§ Data excerpts
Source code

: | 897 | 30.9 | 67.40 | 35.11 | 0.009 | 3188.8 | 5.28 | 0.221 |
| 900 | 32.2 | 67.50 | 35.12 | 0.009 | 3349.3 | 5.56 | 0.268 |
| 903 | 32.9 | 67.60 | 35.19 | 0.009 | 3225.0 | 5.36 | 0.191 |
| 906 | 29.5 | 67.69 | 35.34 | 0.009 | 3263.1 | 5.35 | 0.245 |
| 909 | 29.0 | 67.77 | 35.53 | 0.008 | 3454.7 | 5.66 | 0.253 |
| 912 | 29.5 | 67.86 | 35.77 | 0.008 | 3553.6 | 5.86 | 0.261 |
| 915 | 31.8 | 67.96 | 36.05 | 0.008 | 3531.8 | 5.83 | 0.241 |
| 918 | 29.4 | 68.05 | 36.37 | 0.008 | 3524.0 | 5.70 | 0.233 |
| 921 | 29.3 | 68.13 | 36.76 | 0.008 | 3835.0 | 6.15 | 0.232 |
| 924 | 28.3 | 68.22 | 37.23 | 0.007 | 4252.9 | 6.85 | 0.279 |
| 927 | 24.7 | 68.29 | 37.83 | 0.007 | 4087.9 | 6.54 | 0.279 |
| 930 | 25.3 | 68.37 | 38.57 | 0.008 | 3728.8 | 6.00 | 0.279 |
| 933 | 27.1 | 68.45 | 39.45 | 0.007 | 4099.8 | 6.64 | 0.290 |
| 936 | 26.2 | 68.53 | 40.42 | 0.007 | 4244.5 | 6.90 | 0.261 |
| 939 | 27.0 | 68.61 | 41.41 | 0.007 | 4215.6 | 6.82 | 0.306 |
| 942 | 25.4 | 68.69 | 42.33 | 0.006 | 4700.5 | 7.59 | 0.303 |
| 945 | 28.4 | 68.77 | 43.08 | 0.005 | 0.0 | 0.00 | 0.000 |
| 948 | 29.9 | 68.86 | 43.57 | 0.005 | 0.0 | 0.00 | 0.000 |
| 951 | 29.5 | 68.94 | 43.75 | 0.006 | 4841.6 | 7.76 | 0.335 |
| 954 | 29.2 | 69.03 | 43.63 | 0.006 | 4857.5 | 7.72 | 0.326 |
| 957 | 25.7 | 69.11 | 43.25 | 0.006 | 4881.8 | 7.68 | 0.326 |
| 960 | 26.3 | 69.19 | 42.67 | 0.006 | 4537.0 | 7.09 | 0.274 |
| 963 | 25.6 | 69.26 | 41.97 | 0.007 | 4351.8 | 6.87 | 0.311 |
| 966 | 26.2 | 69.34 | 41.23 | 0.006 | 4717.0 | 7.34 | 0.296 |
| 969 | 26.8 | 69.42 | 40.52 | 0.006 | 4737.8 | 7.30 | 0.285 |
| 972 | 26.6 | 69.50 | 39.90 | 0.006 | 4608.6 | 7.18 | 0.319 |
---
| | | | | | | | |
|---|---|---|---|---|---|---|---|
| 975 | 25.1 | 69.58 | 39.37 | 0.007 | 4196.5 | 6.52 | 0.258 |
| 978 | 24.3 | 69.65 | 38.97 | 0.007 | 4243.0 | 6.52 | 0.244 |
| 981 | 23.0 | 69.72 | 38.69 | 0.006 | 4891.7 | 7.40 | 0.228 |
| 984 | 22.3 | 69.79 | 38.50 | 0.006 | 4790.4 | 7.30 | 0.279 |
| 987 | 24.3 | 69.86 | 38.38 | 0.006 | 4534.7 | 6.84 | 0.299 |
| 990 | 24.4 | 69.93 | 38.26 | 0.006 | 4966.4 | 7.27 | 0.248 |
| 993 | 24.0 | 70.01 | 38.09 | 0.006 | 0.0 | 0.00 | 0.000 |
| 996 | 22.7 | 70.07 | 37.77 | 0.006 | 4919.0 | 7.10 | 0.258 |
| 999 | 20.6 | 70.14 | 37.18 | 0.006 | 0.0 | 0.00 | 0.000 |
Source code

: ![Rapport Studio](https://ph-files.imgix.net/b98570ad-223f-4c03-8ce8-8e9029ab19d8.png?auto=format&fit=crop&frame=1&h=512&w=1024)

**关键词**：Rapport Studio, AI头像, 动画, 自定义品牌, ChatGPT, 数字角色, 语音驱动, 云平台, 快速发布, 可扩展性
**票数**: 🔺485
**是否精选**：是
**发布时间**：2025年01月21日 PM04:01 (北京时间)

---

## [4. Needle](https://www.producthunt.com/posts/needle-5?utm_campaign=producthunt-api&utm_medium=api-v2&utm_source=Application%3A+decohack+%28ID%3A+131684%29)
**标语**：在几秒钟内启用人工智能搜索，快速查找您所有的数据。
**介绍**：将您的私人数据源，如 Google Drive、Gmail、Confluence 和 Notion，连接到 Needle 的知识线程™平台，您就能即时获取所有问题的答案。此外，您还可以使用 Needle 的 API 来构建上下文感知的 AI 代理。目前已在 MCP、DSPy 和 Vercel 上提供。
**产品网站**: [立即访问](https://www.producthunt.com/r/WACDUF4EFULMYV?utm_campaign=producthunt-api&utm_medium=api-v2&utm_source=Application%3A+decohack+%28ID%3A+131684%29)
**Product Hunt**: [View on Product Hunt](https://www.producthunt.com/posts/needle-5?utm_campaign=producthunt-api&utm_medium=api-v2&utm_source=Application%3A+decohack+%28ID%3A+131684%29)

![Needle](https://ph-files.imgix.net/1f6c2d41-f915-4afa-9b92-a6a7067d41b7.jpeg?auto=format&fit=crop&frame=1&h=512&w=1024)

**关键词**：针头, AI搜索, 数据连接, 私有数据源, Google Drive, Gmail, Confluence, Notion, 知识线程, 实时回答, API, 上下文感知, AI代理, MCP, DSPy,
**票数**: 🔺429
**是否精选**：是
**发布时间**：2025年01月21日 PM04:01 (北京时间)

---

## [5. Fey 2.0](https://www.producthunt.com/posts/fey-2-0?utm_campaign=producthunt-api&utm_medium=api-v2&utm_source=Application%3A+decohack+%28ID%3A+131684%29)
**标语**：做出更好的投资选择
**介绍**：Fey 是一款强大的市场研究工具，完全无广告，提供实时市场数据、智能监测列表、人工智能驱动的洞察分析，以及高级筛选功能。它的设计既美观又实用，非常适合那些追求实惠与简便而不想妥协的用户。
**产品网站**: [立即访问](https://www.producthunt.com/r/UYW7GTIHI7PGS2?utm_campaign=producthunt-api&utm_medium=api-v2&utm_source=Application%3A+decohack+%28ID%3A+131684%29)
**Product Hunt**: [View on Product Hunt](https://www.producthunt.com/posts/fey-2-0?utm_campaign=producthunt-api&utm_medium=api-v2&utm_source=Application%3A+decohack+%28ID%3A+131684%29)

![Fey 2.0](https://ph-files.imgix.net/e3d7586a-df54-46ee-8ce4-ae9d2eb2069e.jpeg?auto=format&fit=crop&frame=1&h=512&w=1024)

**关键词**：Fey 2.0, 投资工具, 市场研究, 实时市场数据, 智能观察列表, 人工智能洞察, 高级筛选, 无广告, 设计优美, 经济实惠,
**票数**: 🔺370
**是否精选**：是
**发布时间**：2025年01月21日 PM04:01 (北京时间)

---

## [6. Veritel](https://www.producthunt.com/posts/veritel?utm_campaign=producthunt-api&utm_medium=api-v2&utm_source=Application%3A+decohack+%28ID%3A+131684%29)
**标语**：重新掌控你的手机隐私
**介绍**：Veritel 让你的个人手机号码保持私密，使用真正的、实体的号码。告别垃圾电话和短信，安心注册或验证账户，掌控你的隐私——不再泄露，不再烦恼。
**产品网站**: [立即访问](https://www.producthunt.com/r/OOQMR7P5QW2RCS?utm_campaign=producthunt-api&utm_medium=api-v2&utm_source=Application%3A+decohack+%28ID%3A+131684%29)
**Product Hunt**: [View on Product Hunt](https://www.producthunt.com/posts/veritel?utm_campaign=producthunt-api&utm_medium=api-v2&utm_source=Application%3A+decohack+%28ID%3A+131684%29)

§ Request
Looking at the data above, give the number of lines that include "Studio"; add nothing else.

§ Response area
2